INFORMATION SHOWN.
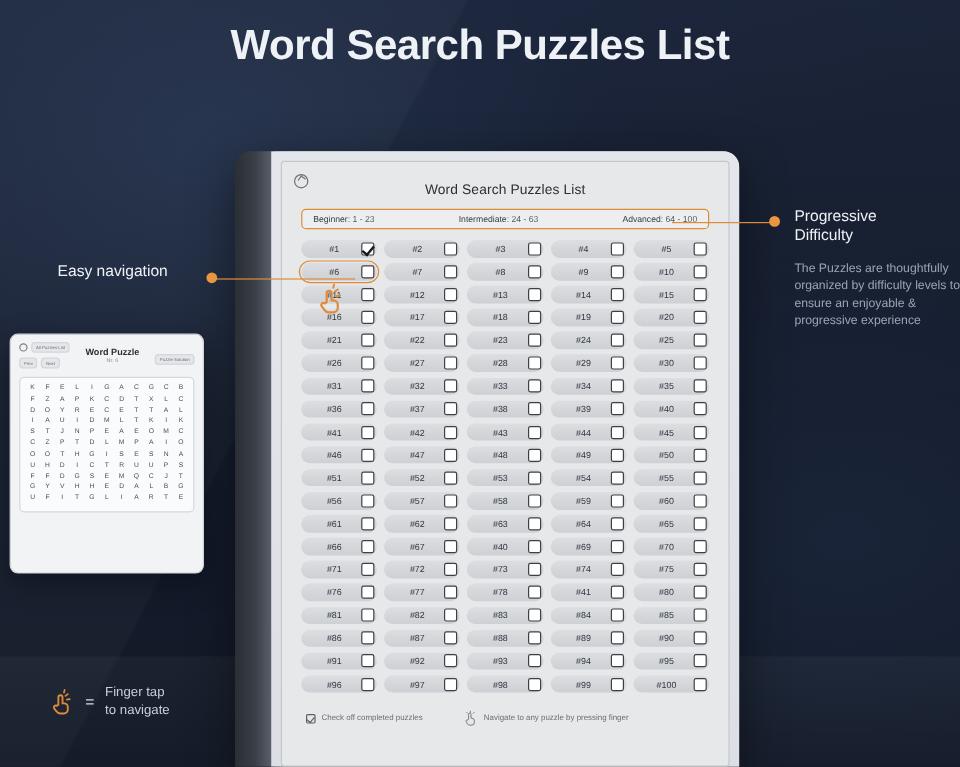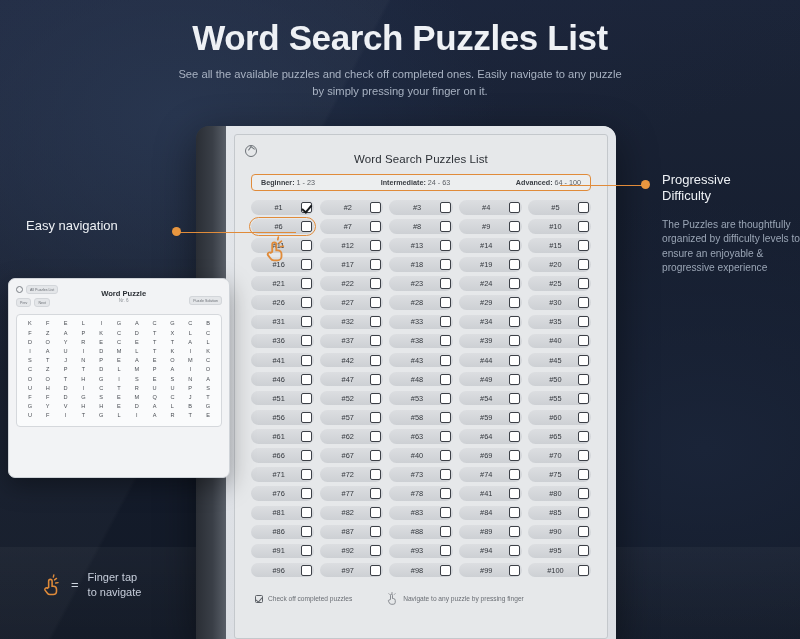--- a/index.html
+++ b/index.html
@@ -81,21 +81,21 @@
   }
 
   
   .difficulty {
     display: flex; justify-content: space-between; align-items: center;
     border: 1.6px solid #e08b3a; border-radius: 4px;
     padding: 3px 9px; margin: 0 2px 9px 2px;
     background: rgba(255,255,255,0.25);
   }
   .diff-item { font-size: 7.2px; color: #585c62; white-space: nowrap; }
-  .diff-item b { font-weight: 700; color: #3a3e44; }
+  .diff-item b { font-weight: 400; color: #3a3e44; }
 
   
   .puzzle-grid {
     display: grid; grid-template-columns: repeat(5, 1fr);
     gap: 4.6px 6px; padding: 0 2px;
   }
   .puzzle-pill {
     display: flex; align-items: center; justify-content: space-between;
     background: linear-gradient(180deg, #dcdee1 0%, #cdd0d4 100%);
     border-radius: 9px; height: 14.5px; padding: 0 2px 0 5px;
@@ -133,32 +133,32 @@
   .foot-finger { width: 12px; height: 13px; flex: 0 0 auto; }
 
   
   .tap-marker { position: absolute; left: 262px; top: 236px; width: 26px; height: 26px; z-index: 8; }
 
   
   .ann { position: absolute; z-index: 9; }
   .ann-title { font-size: 13px; color: #eef1f5; font-weight: 400; line-height: 1.22; }
   .ann-body { font-size: 10.2px; color: #9aa5b5; line-height: 1.42; margin-top: 14px; }
 
-  .ann-left { left: 26px; top: 218px; width: 160px; }
+  .ann-left { left: 48px; top: 218px; width: 160px; }
   .ann-right { left: 662px; top: 172px; width: 140px; }
 
   .lead-line { position: absolute; background: #e08b3a; height: 1.4px; z-index: 7; }
   .lead-dot {
     position: absolute; width: 9px; height: 9px; border-radius: 50%;
     background: #e8963f; z-index: 8;
   }
 
   
   .wp-card {
-    position: absolute; left: 8px; top: 278px; width: 222px; height: 200px;
+    position: absolute; left: 8px; top: 278px; width: 162px; height: 200px;
     background: #f2f3f5; border: 1px solid #cfd3d8; border-radius: 7px;
     box-shadow: 0 8px 24px rgba(0,0,0,0.35);
     padding: 6px 7px; z-index: 6; overflow: hidden;
   }
   .wp-top { display: flex; align-items: center; justify-content: space-between; }
   .wp-chip {
     font-size: 3.6px; color: #6a6e74; background: #e4e6e9; border: 0.6px solid #d3d6da;
     border-radius: 3px; padding: 1.6px 3px; white-space: nowrap;
   }
   .wp-title { font-size: 7.6px; color: #2c3036; font-weight: 700; text-align: center; line-height: 1.1; }
@@ -181,24 +181,20 @@
 </style>
 </head>
 <body>
 
 <div class="bg"></div>
 <div class="bg-diag"></div>
 <div class="bg-floor"></div>
 
 <div class="header">
   <h1>Word Search Puzzles List</h1>
-  <p>
-    <span>See all the available puzzles and check off completed ones. Easily navigate to any puzzle</span><br>
-    <span>by simply pressing your finger on it.</span>
-  </p>
 </div>
 
 <div class="lead-line" style="left:178px; top:232px; width:118px;"></div>
 <div class="lead-dot" style="left:172px; top:227px;"></div>
 
 <div class="lead-line" style="left:560px; top:185px; width:88px;"></div>
 <div class="lead-dot" style="left:641px; top:180px;"></div>
 
 <div class="device">
   <div class="device-bezel-left"></div>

EXERCISE DETAILS. In the records above, locate each line with the word "rgba". Copy all such lines.

SOLUTION.
     background: rgba(255,255,255,0.25);
     box-shadow: 0 8px 24px rgba(0,0,0,0.35);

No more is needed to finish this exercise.